2021-01-21lei: exit code in oneshot mode
waitpid() in DESTROY ends up setting $? for the exit status, thus we must reap IPC children before calling CORE::exit. This fixes t/lei-oneshot.t with TEST_RUN_MODE=0
2021-01-21lei: allow more mbox inode types
We may attempt to write an mbox to any terminal, block, or character device, not just regular files and FIFOs/pipes. The only thing that is known to not work is a directory. Sockets may be possible with some OSes (e.g. Plan 9) or filesystems. This fixes t/lei.t on FreeBSD 11.x
2021-01-21lei_overview: start implementing format detection
We'll need it for IMAP support, at least. Proper mbox family detection will be expensive, so deal with it later.
2021-01-21lei: test some likely errors due to misuse
Because user errors happen...
2021-01-21t/lei: fix double-running of socket test with oneshot
We split out t/lei-oneshot.t and t/lei.t so it's easier to isolate run-mode specific bugs and behavior and there's no reason to rerun the socket daemon tests.
2021-01-21lei_overview: do not write if $lei->{1} is gone
We'll invalidate the {1} (stdout) field on SIGPIPE, so don't trigger a Perl warning by writing to it.
2021-01-21lei q: fix augment of compressed mailboxes
We need to delay writing out the mailbox until the compressor process is up and running, so have startq wait a bit. This means we must create the pipe early and hand it off to the workers before augmenting, despite spawning the gzip/pigz/xz/bzip2 process after augment is complete.
2021-01-21lei: write daemon errors to the sock directory
Most everything should be captured by the __WARN__ handlers and routed to syslog, but it appears Perl may write to stderr in some emergency cases, as can libc or other libraries.
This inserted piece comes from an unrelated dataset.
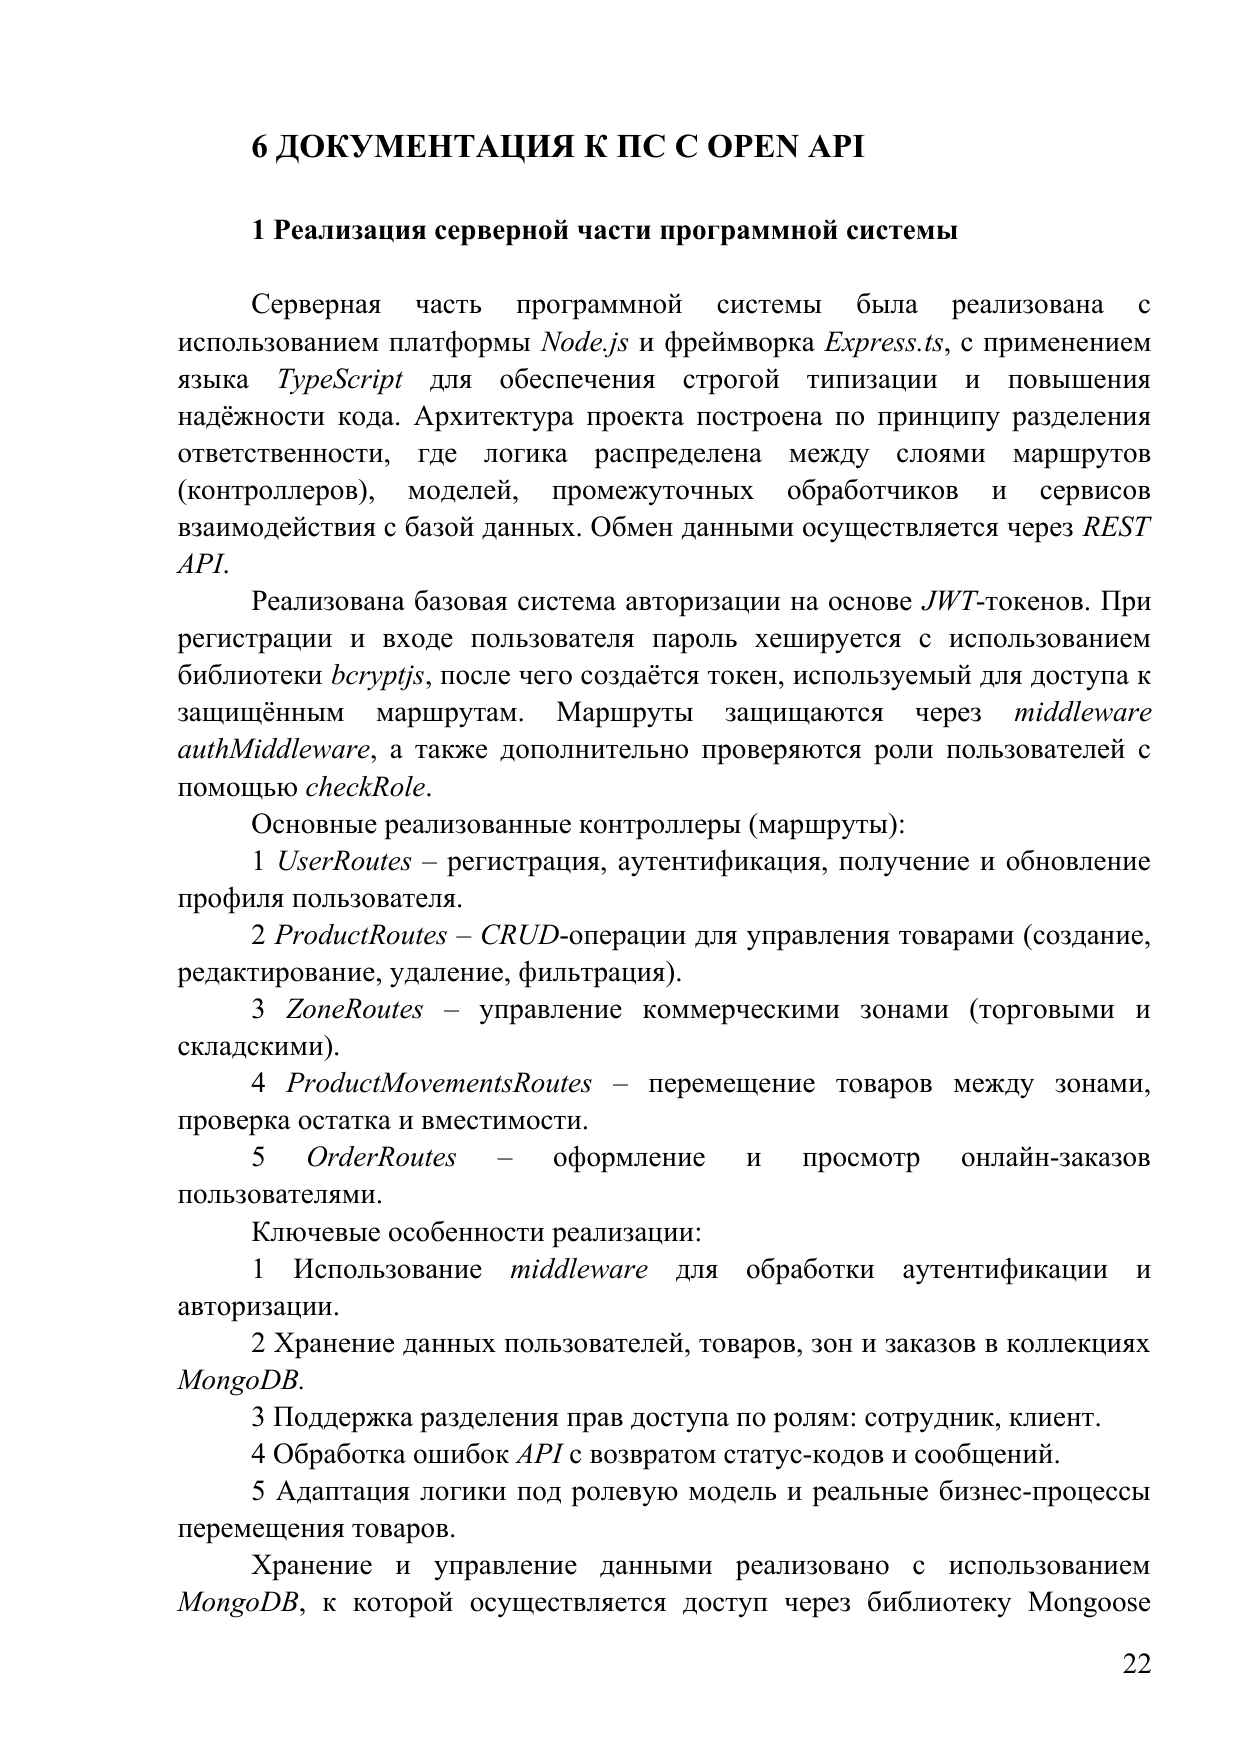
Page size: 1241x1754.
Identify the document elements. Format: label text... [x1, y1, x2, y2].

Just point it to a small file that's cleared on reboot.
2021-01-21lei q: do not spawn MUA early
I'm not sure why, but mutt sometimes won't detect small quickly. We'll display a progress bar meter when writing results, instead.
2021-01-21lei q: fix SIGPIPE handling from lei2mail workers
We need to properly propagate SIGPIPE to the top-level lei-daemon process and avoid relying on auto-close, since auto-close triggers Perl warnings when explicit close() does not.
2021-01-21lei q: start ->mset while query_prepare runs
We don't need the result of query_prepare (for augmenting or mass unlinking) until we're ready to deduplicate and write results to the filesystem. This ought to let us hide some of the cost of Xapian searches on multi-device/core systems for extremely expensive searches.
2021-01-18lei_to_mail: optimize for MUAs
Instead of optimizing our own performance, this optimizes our data to reduce work done by the MUA consumer. Maildir and mbox destinations no longer support any notion of the IMAP \Recent flag. JMAP has no functioning \Recent equivalent, and neither do we. In practice, having MUAs (e.g. mutt) clear the \Recent flag when committing changes to the mbox is expensive: it creates a rename(2) storm with Maildir and overwrites the entire mbox. For mboxcl2 (and mboxcl), we'll further optimize mutt behavior by setting the Lines: header in addition to Content-Length. With these changes, mutt exits instantaneously on mboxcl2, mboxcl, and Maildirs generated by "lei q".
2021-01-18lei q: parallelize Maildir and mbox writing
With 4 dedicated workers, this seems to provide a 100-120% speedup on a 4 core machine when writing thousands of search results to a Maildir or mbox. This also sets us up for high-latency IMAP destinations in the future. This opens the door to more speedup opportunities such as optimizing dedupe locking and other ways to reduce contention. This change is fairly complex and convoluted, unfortunately. Further work may allow us to simplify it and even improve performance.
2021-01-18lei q: add --mua-cmd switch
It can be convenient to invoke an MUA as search results are being written to it, as an eager person may want to start seeing results ASAP. This lets Maildir users see results in the MUA as we are writing them. Users of IMAP will eventually be able to take advantage of them, too. Since we don't support mbox locking (yet?), we'll only invoke the MUA after results are done for mbox formats.